Mike Griffin

Commenting Regexes

#programming

Regexes are really useful but as the old saying goes:

Some people, when confronted with a problem, think “I know, I’ll use regular expressions.” Now they have two problems.

One of the issues that I have with them is that sometimes they can take a bit of testing to get them to work. When you come back to them after a while, it’s like looking at hieroglyphics, with little chance of understanding them again.

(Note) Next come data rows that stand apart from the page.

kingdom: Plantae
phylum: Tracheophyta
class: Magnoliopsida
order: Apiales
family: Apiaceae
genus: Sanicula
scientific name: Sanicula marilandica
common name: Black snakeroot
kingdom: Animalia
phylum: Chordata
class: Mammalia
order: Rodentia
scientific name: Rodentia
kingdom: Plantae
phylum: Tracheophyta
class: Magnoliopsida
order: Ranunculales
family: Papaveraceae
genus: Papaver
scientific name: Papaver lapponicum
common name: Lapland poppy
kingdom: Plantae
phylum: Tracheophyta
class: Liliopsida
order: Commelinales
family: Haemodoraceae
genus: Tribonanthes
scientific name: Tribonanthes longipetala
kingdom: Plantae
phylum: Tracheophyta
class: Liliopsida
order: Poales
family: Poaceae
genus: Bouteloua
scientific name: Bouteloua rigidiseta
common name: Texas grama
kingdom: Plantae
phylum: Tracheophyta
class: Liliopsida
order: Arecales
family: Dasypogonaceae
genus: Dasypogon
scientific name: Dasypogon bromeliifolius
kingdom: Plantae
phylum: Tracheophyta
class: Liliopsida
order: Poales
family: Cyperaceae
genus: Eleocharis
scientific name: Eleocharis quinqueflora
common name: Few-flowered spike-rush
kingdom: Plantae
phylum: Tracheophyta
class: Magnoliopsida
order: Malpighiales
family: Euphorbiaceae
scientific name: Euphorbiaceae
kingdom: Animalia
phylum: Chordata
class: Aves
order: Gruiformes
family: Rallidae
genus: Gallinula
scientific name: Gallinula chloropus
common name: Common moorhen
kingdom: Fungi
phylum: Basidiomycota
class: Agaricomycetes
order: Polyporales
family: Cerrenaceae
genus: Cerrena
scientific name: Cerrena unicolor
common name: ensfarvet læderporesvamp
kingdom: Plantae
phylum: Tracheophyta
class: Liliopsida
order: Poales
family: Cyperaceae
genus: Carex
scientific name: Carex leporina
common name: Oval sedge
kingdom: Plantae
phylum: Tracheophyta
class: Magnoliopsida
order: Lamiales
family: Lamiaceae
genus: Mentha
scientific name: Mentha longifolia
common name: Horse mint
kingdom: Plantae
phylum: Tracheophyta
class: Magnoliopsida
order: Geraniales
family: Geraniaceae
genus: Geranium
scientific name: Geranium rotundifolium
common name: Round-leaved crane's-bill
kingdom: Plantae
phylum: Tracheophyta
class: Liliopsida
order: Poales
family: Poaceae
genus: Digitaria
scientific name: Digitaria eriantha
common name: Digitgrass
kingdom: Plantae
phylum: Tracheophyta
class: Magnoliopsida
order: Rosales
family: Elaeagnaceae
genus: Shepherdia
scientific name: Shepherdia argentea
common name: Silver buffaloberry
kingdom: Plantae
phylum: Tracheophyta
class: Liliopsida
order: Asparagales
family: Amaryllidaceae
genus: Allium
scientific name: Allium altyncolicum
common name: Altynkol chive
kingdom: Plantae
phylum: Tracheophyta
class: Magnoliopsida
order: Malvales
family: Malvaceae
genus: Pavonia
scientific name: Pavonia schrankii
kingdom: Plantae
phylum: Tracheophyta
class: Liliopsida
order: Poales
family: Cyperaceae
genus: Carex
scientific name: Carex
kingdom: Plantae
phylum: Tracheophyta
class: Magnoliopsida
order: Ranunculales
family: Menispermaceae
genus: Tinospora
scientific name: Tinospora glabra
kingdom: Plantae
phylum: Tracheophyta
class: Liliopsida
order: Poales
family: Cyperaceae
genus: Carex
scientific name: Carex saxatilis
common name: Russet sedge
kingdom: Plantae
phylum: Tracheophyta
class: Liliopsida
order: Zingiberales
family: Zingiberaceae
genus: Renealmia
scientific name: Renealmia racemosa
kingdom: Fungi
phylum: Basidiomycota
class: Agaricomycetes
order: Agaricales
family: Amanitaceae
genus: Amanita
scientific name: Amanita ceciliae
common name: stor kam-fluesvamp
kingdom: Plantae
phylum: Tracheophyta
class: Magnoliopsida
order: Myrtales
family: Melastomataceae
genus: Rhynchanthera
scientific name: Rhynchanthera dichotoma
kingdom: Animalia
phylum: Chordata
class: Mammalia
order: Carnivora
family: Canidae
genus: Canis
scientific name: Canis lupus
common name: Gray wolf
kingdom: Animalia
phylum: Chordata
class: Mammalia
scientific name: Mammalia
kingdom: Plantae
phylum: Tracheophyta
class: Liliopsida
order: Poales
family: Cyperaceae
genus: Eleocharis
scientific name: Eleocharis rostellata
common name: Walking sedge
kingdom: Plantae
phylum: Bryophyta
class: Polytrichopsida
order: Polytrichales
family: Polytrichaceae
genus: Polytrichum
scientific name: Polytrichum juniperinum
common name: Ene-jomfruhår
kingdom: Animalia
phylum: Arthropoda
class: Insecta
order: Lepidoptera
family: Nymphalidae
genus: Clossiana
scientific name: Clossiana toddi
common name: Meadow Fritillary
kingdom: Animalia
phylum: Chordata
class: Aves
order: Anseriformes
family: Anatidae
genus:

To try and combat this, I’ve been commenting my regexes over multiple lines, like this:

$findGRpattern = "/\b".          # start the search on a word boundary
                 "(?<![.])".     # a negative lookbehind to exclude numbers with decimal places
                 "(".            # start the capture
                 "[A-HJ-Z]?".    # an optional capital letter that is not an I
                 "\d{3,5}".      # 3, 4, or 5 numbers
                 "\s?".          # an optional space
                 "\d{3,5}".      # another 3, 4, or 5 numbers
                 ")".            # stop the capture
                 "[A-Z]?".       # an optional capital letter
                 "\b/";          # finish the search at a word boundary

I’ve broken each section of the regex up onto its own line and added a short comment about what it is supposed to do. I’ve found that this helps when I come back and have to debug or add something into the regex at a later stage.

How do you go about making your regexes future friendly?